Will you set down, word for word, the part of the concert review below that opens with the words containing "Although Art of" and closes with "was more apparent."?

- **TEXT SECTION**:
:::::
A new installation at the San Diego Museum of Art was the setting for Art of Elan’s concert Wednesday evening, “Broken Windows.”
Justin Sterling’s “Chapel of the Rocks” stands inside SDMA’s main exhibition gallery. It is a small plywood structure featuring materials the artist reclaimed from the streets of New York, chief among them windows. He broke, colored and reassembled them, creating low-tech stained-glass windows. The chapel was also adorned with fire hydrants, bullet casings, expanding insulation foam and a traffic cone wrapped in a hoodie.
Although Art of Elan Executive Director Kate Hatmaker pointed out that “Broken Windows” alluded to the controversial policing theory overzealously applied by New York Mayor Rudy Giuliani, it was hard to detect how that pertained to the largely meditative works by Alan Hovhaness, Jonathan Bailey Holland, Juhi Bansal and Kevin Puts.
The correlation between Sterling’s broken stained-glass windows, housed in a place for spiritual reflection, and the concert program was more apparent.
The main fare of the evening, “Credo” by Puts, was a 20-minute-long string quartet. Although the title suggests the recitation of Roman Catholic beliefs, Puts’ program notes confessed his distrust in blind faith. “Credo” found inspiration in a violin specialist’s workshop, jogging paths along the Monongahela River, and in the view from Puts’ New York apartment of a mother teaching her daughter to dance.
Art of Elan has featured Puts’ conservative but effective music before. This 2007 work alternated luxurious slow music with ostinato grooves in the vein of John Adams. First violin Wesley Precourt played Puts’ melodies with luxurious flair, and the contributions by the rest of the ensemble — Hatmaker on second violin, Hanah Stuart on viola and Alex Greenbaumon cello — were equally essential.
The audience seemed most moved by Puts’ musical rhetoric, but I found more serene beauty in the concert opener, Hovhaness’ “Upon Enchanted Ground” (1951). At a time when few American composers looked to the East, Hovhaness was inspired by the traditional music of Japan, Korea and Armenia. What may have seemed quaint 71 years ago now appears a prescient hybridization of Asian and Western elements.
:::::
A block of data:
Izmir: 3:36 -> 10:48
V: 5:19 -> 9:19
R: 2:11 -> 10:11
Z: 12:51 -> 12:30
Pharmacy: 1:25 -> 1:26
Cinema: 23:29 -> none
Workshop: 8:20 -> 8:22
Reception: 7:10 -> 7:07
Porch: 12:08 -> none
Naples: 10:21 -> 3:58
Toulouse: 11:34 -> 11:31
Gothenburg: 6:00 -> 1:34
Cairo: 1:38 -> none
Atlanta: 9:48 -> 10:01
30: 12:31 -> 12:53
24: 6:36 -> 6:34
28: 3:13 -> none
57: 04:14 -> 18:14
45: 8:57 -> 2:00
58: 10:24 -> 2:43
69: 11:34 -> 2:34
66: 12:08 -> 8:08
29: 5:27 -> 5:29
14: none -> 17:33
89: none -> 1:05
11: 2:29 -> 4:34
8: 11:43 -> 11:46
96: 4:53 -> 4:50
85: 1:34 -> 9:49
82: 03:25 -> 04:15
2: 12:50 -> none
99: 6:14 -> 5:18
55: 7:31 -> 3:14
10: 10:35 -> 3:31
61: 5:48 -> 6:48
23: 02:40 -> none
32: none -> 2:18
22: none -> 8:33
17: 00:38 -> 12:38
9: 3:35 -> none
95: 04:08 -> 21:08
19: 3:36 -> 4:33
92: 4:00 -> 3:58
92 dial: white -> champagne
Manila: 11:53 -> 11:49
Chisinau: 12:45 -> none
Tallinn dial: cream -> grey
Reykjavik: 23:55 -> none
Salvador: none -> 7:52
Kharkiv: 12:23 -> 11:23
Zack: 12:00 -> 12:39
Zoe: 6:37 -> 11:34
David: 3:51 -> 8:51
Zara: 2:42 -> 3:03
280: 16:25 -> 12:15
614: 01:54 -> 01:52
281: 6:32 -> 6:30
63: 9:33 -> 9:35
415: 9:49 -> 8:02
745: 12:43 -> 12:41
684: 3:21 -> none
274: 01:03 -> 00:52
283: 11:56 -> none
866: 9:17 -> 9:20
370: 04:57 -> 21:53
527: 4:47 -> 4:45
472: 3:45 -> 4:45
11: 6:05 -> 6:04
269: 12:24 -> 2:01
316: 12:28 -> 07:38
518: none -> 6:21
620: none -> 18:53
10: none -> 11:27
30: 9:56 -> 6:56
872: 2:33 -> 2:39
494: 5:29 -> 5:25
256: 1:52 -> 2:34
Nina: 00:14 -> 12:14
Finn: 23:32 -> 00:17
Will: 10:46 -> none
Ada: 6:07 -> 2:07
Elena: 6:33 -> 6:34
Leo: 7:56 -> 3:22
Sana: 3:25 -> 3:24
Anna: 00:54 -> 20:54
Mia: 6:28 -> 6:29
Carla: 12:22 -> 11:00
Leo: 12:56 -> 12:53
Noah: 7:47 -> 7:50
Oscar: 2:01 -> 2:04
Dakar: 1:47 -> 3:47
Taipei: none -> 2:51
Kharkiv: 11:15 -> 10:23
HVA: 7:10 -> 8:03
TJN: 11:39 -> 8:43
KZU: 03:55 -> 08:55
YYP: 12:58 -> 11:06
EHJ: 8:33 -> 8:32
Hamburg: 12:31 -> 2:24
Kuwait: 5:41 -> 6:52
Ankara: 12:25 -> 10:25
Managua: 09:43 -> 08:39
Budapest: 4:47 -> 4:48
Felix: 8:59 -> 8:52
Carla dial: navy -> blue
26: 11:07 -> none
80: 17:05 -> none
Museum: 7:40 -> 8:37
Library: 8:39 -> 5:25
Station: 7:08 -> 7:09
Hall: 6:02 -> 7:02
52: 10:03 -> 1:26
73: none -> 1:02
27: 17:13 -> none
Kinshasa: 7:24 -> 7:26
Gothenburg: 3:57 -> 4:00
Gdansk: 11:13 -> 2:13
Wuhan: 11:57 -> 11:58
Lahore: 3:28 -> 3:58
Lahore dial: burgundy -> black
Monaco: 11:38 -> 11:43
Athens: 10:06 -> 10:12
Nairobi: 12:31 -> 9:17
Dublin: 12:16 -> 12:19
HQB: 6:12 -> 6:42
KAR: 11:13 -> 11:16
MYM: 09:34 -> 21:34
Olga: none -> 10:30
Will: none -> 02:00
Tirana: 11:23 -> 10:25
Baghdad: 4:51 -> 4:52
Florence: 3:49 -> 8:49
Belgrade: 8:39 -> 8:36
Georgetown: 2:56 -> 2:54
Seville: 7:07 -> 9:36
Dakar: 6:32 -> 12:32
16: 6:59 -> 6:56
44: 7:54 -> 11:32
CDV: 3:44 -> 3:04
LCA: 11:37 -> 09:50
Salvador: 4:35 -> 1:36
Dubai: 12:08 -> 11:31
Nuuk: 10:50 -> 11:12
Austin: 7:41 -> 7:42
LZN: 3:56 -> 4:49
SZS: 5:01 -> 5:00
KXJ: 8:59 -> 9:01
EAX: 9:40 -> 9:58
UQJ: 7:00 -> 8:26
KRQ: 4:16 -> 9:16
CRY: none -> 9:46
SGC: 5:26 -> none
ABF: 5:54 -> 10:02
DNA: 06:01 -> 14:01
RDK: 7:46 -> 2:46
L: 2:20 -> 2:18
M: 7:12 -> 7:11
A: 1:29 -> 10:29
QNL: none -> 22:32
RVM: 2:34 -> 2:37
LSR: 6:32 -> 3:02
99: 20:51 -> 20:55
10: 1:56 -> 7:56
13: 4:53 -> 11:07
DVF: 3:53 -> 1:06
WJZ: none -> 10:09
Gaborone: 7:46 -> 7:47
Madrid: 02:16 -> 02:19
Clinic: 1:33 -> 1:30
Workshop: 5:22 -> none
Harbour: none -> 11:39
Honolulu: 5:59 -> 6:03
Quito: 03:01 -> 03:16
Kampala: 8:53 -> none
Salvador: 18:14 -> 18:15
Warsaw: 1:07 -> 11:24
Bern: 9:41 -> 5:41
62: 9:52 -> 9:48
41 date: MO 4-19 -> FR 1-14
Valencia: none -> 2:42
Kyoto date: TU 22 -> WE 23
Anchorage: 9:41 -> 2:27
:::::
- **ANSWER TO THE TASK**:
Although Art of Elan Executive Director Kate Hatmaker pointed out that “Broken Windows” alluded to the controversial policing theory overzealously applied by New York Mayor Rudy Giuliani, it was hard to detect how that pertained to the largely meditative works by Alan Hovhaness, Jonathan Bailey Holland, Juhi Bansal and Kevin Puts.
The correlation between Sterling’s broken stained-glass windows, housed in a place for spiritual reflection, and the concert program was more apparent.